ある日の昼下がり、見知らぬ番号からスマートフォンに電話がかかってきました。いつもは不明な相手先からの着信には出ないようにしているのですが、丁度あるところからの連絡を待っていたので、つい出てしまいました。
 英語による会話が始まりました。正確に言えば、のっけから理解が追い付かなかったので、会話は成立しなかったのですが……。
 そこで、「もう少しゆっくり話してもらえますか?」とお願いすると、「OK」と言いつつ話すペースは全く変わりません。特に強いアクセントや訛りがあるわけではないのですが、どうにも捉えにくい喋りです。しかも、どうやら母国語でもなさそうです。スッキリと滑らかな英語なのですが、サラサラっと流れていって何も手元に残らない。そんな不思議な感覚です。そうこうする内に段々耳が慣れてきたので、徐々に内容が分かってきました。でも、全体の2~3割ぐらいです。

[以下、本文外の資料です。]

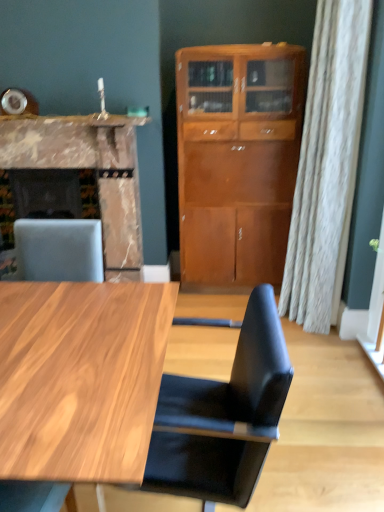
Question: Could you tell me if black leather chair at center is turned towards marble fireplace at left?

Choices:
 (A) no
 (B) yes

Answer: (A)

Question: Is black leather chair at center further to camera compared to marble fireplace at left?

Choices:
 (A) no
 (B) yes

Answer: (A)

Question: Considering the relative sizes of black leather chair at center and marble fireplace at left in the image provided, is black leather chair at center taller than marble fireplace at left?

Choices:
 (A) no
 (B) yes

Answer: (A)

Question: Are black leather chair at center and marble fireplace at left far apart?

Choices:
 (A) yes
 (B) no

Answer: (A)

Question: Can you confirm if black leather chair at center is wider than marble fireplace at left?

Choices:
 (A) yes
 (B) no

Answer: (B)

Question: Looking at their shapes, would you say light brown wood cabinet at center is wider or thinner than marble fireplace at left?

Choices:
 (A) thin
 (B) wide

Answer: (A)

Question: Considering the relative positions of light brown wood cabinet at center and marble fireplace at left in the image provided, is light brown wood cabinet at center to the left or to the right of marble fireplace at left?

Choices:
 (A) left
 (B) right

Answer: (B)

Question: Based on their sizes in the image, would you say light brown wood cabinet at center is bigger or smaller than marble fireplace at left?

Choices:
 (A) big
 (B) small

Answer: (B)

Question: From a real-world perspective, is light brown wood cabinet at center positioned above or below marble fireplace at left?

Choices:
 (A) below
 (B) above

Answer: (B)

Question: Is black leather chair at center bigger or smaller than marble fireplace at left?

Choices:
 (A) big
 (B) small

Answer: (B)

Question: Considering the positions of black leather chair at center and marble fireplace at left in the image, is black leather chair at center wider or thinner than marble fireplace at left?

Choices:
 (A) thin
 (B) wide

Answer: (A)

Question: From a real-world perspective, is black leather chair at center above or below marble fireplace at left?

Choices:
 (A) above
 (B) below

Answer: (B)

Question: Which is correct: black leather chair at center is inside marble fireplace at left, or outside of it?

Choices:
 (A) inside
 (B) outside

Answer: (B)

Question: In the image, is marble fireplace at left positioned in front of or behind marble countertop at upper left?

Choices:
 (A) behind
 (B) front

Answer: (A)

Question: Is marble fireplace at left wider or thinner than marble countertop at upper left?

Choices:
 (A) thin
 (B) wide

Answer: (B)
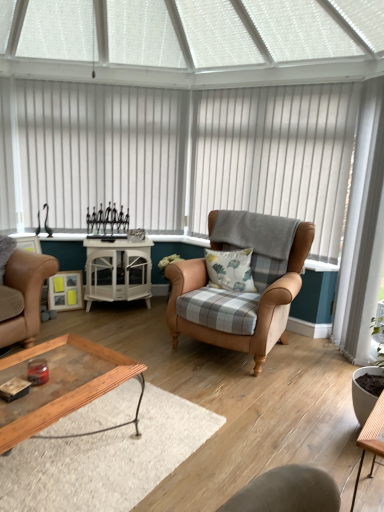
Question: Considering the relative positions of leather armchair at center and fluffy cotton pillow at center in the image provided, is leather armchair at center to the right of fluffy cotton pillow at center from the viewer's perspective?

Choices:
 (A) yes
 (B) no

Answer: (A)

Question: Does leather armchair at center turn towards fluffy cotton pillow at center?

Choices:
 (A) yes
 (B) no

Answer: (A)

Question: Is fluffy cotton pillow at center at the back of leather armchair at center?

Choices:
 (A) no
 (B) yes

Answer: (B)

Question: Can you confirm if leather armchair at center is thinner than fluffy cotton pillow at center?

Choices:
 (A) yes
 (B) no

Answer: (B)

Question: Can fluffy cotton pillow at center be found inside leather armchair at center?

Choices:
 (A) yes
 (B) no

Answer: (A)

Question: Is point (314, 218) closer or farther from the camera than point (119, 281)?

Choices:
 (A) closer
 (B) farther

Answer: (A)

Question: In the image, is white vertical blinds at center, positioned as the 2th blind in left-to-right order, on the left side or the right side of white glossy cabinet at center, marked as the first table in a left-to-right arrangement?

Choices:
 (A) left
 (B) right

Answer: (B)

Question: Is white vertical blinds at center, positioned as the 2th blind in left-to-right order, wider or thinner than white glossy cabinet at center, the 2th table in the bottom-to-top sequence?

Choices:
 (A) wide
 (B) thin

Answer: (B)

Question: From the image's perspective, relative to white glossy cabinet at center, the 1th table positioned from the back, is white vertical blinds at center, placed as the 1th blind when sorted from right to left, above or below?

Choices:
 (A) above
 (B) below

Answer: (A)

Question: Based on their positions, is fluffy cotton pillow at center located to the left or right of leather armchair at center?

Choices:
 (A) left
 (B) right

Answer: (A)

Question: Is fluffy cotton pillow at center in front of or behind leather armchair at center in the image?

Choices:
 (A) behind
 (B) front

Answer: (A)

Question: In terms of size, does fluffy cotton pillow at center appear bigger or smaller than leather armchair at center?

Choices:
 (A) big
 (B) small

Answer: (B)

Question: In terms of width, does fluffy cotton pillow at center look wider or thinner when compared to leather armchair at center?

Choices:
 (A) thin
 (B) wide

Answer: (A)

Question: Looking at the image, does wooden table at lower right, positioned as the 2th table in left-to-right order, seem bigger or smaller compared to white glossy cabinet at center, which is counted as the first table, starting from the top?

Choices:
 (A) small
 (B) big

Answer: (A)

Question: Is wooden table at lower right, the 1th table when ordered from right to left, inside or outside of white glossy cabinet at center, the 1th table positioned from the back?

Choices:
 (A) inside
 (B) outside

Answer: (B)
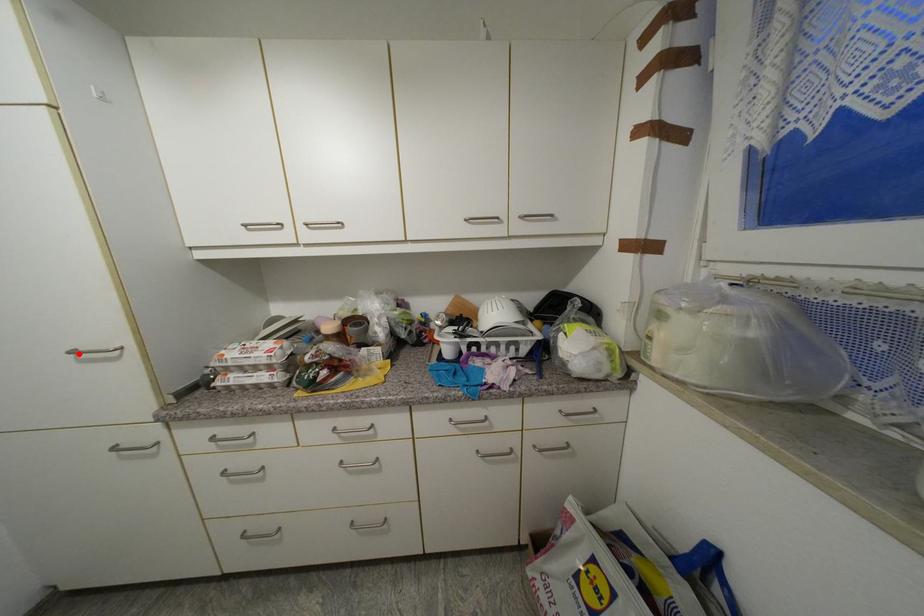
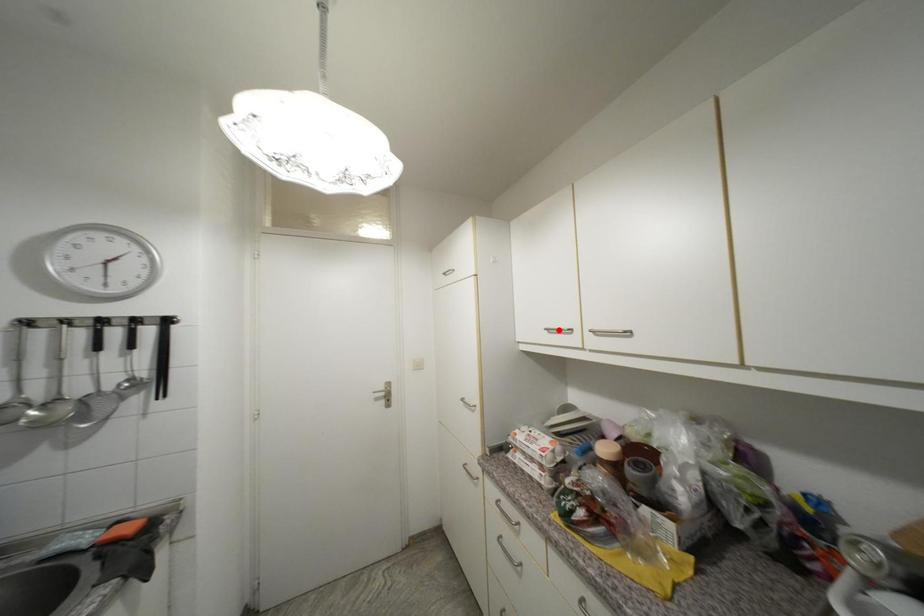
From the picture: I am providing you with two images of the same scene from different viewpoints. A red point is marked on the first image and another point is marked on the second image. Is the marked point in image1 the same physical position as the marked point in image2?

No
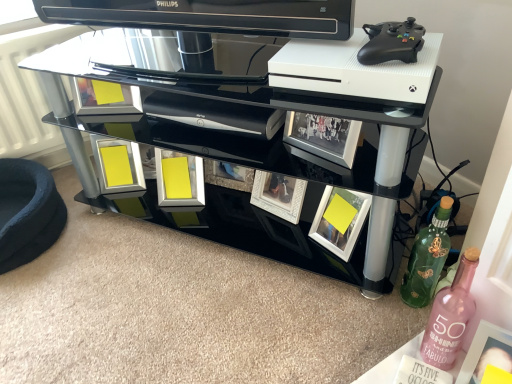
Question: From a real-world perspective, relative to metallic silver picture frame at center, the second picture frame in the left-to-right sequence, is green matte bottle at lower right, acting as the second bottle starting from the front, vertically above or below?

Choices:
 (A) above
 (B) below

Answer: (B)

Question: Considering the positions of point (432, 256) and point (105, 109), is point (432, 256) closer or farther from the camera than point (105, 109)?

Choices:
 (A) farther
 (B) closer

Answer: (B)

Question: Considering the real-world distances, which object is closest to the yellow matte picture frame at lower right, the 2th picture frame when ordered from right to left?

Choices:
 (A) black glass tv stand at center
 (B) white glossy magazine at lower right
 (C) metallic silver picture frame at center, which is the 4th picture frame from right to left
 (D) matte yellow picture frame at lower center, acting as the 3th picture frame starting from the right
 (E) velvet cushion at lower left

Answer: (A)

Question: Which is nearer to the metallic silver picture frame at center, positioned as the third picture frame in front-to-back order?

Choices:
 (A) green matte bottle at lower right, the first bottle viewed from the back
 (B) pink glass bottle at lower right, which is counted as the second bottle, starting from the back
 (C) matte yellow picture frame at lower center, positioned as the 2th picture frame in back-to-front order
 (D) yellow matte picture frame at lower right, which ranks as the second picture frame in front-to-back order
 (E) black glass tv stand at center

Answer: (C)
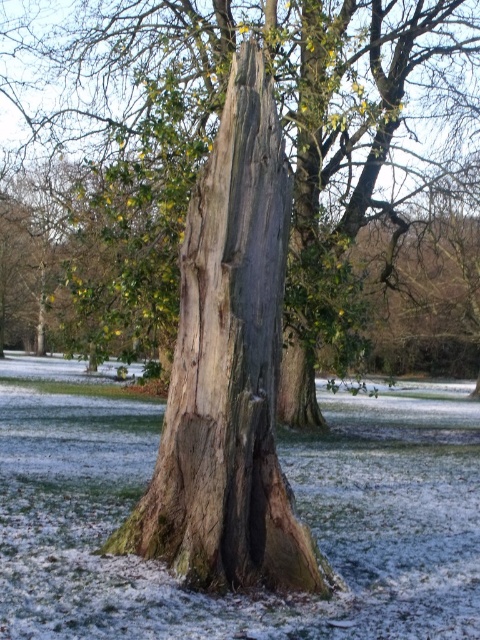
You are standing in front of the weathered tree trunk. You notice two points marked on the trunk. The first point is at coordinate location (x=436, y=74) and the second point is at (x=238, y=561). If you were to touch both points while keeping your hand at the same distance from your body, which point would require your arm to be extended more forward to reach?

Point (x=436, y=74) is further to the camera than point (x=238, y=561). Therefore, to touch point (x=436, y=74), your arm would need to be extended more forward compared to reaching point (x=238, y=561) since it is closer.

You are standing in the snowy landscape looking at the weathered tree trunk. There is a point marked at coordinates [207,150]. Based on the description, can you determine what part of the tree trunk this point is located on?

The point at coordinates [207,150] is on the smooth bark tree trunk at center, which is part of the tree trunk that hasn directly been split or damaged, as the split only affects the outer bark and exposes the inner layers.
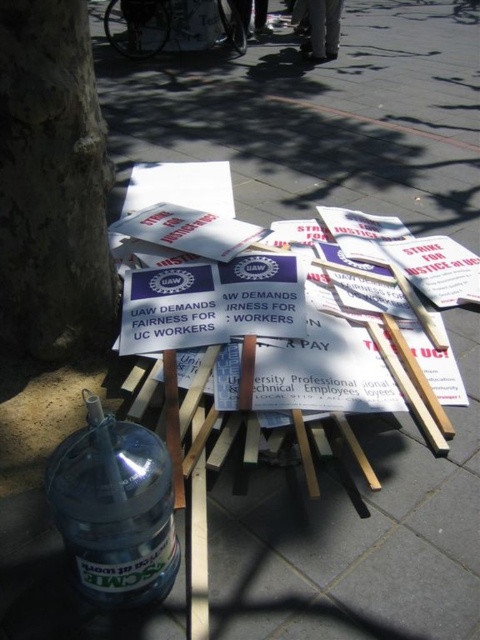
Question: Which point is farther to the camera?

Choices:
 (A) (92, 538)
 (B) (81, 300)

Answer: (B)

Question: Can you confirm if smooth bark tree at lower left is bigger than clear plastic bottle at lower left?

Choices:
 (A) yes
 (B) no

Answer: (A)

Question: Can you confirm if smooth bark tree at lower left is positioned to the right of clear plastic bottle at lower left?

Choices:
 (A) no
 (B) yes

Answer: (A)

Question: Is smooth bark tree at lower left positioned before clear plastic bottle at lower left?

Choices:
 (A) yes
 (B) no

Answer: (B)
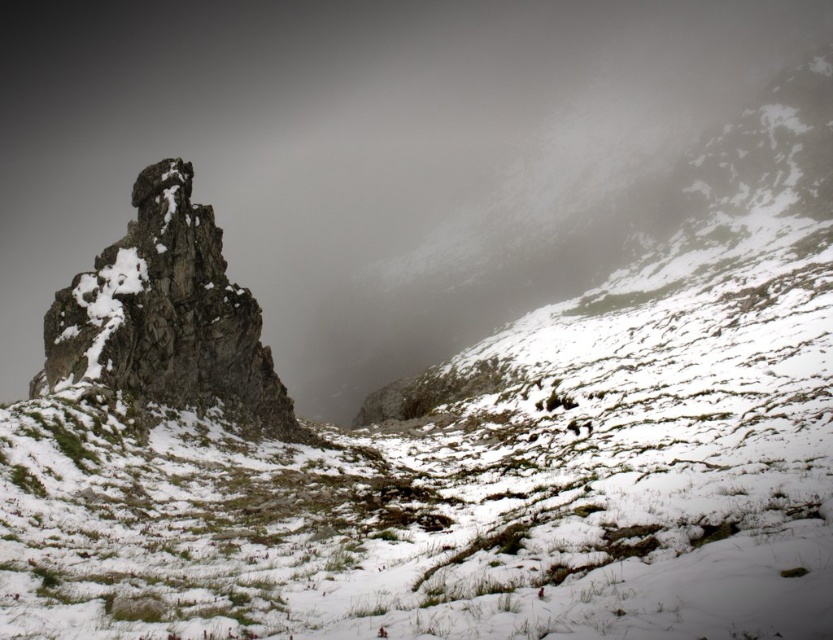
Can you confirm if white foggy cloud at upper center is smaller than rough stone rock at left?

No, white foggy cloud at upper center is not smaller than rough stone rock at left.

Who is shorter, white foggy cloud at upper center or rough stone rock at left?

rough stone rock at left

Between point (323, 243) and point (188, 291), which one is positioned behind?

The point (323, 243) is more distant.

You are a GUI agent. You are given a task and a screenshot of the screen. Output one action in this format:
    pyautogui.click(x=<x>, y=<y>)
    Task: Click on the white foggy cloud at upper center
    This screenshot has height=640, width=833.
    Given the screenshot: What is the action you would take?
    pyautogui.click(x=370, y=154)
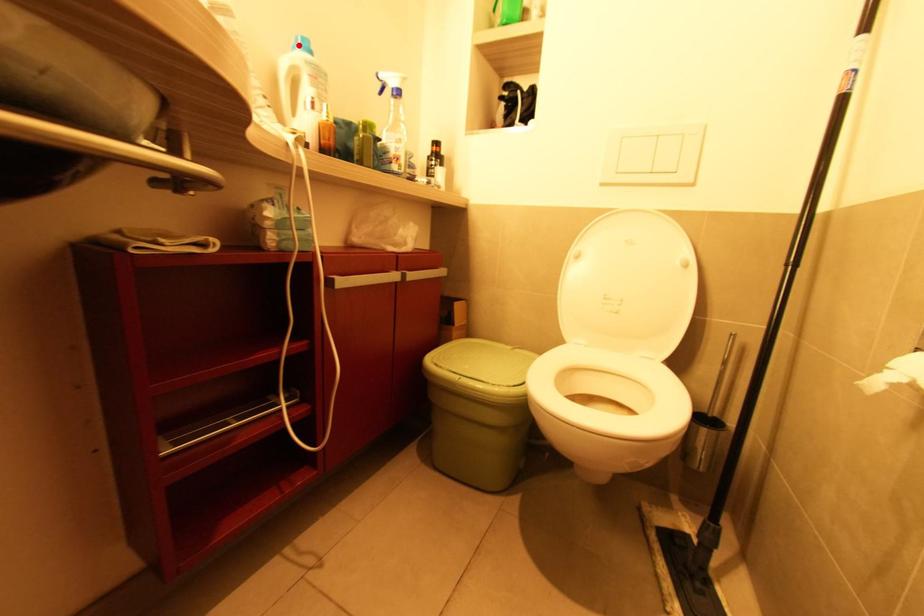
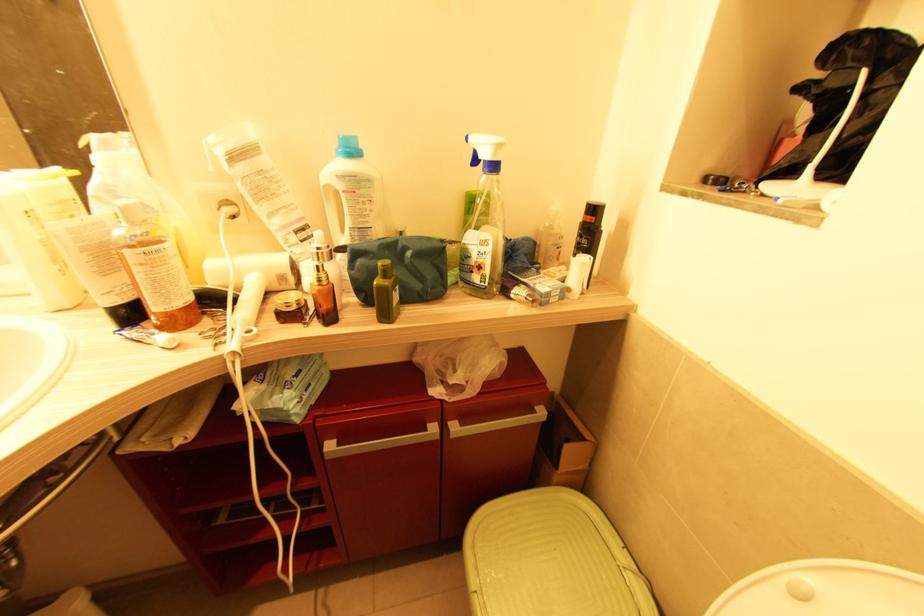
Where in the second image is the point corresponding to the highlighted location from the first image?

(341, 148)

 ともあれ、要するにこういうことです。「(名前は伏せますが)とあるコミュニケーション産業のグローバルネットワークが日本におけるマネージング・ディレクターを探している。クライアントは、〇〇とか△▽とか■◇とか……(中略)ところで、君は今の仕事に満足しているかい?」
 「は?」(心の声)
 いきなりの振りで、おたおたしてしまいましたが、どうやら世に言うヘッドハンティングみたいです。冒頭からの英語によるコミュニケーション能力の貧しさから、結論は既に出ているようなものですが(笑)、丁重にお断りいたしました。
 すると、「じゃあ、君の知っている人で他に候補になりそうな人材はいないかい?」とのこと。「切り替え早いなあ」(再び心の声)と思いつつ、ちょっと考えるふりをした後、「うーん、すぐには思い付かないですね」「あ、そう。じゃあ、また連絡するかもしれないので。その時はよろしく」ということで終了しました。
 何だかどこにも行き着かない話で、半ばキツネにつままれたような状態ですが、教訓としては一つ。使わない筋肉は知らず知らずのうちに落ちていってしまうということ。英語コミュニケーション筋もしかり。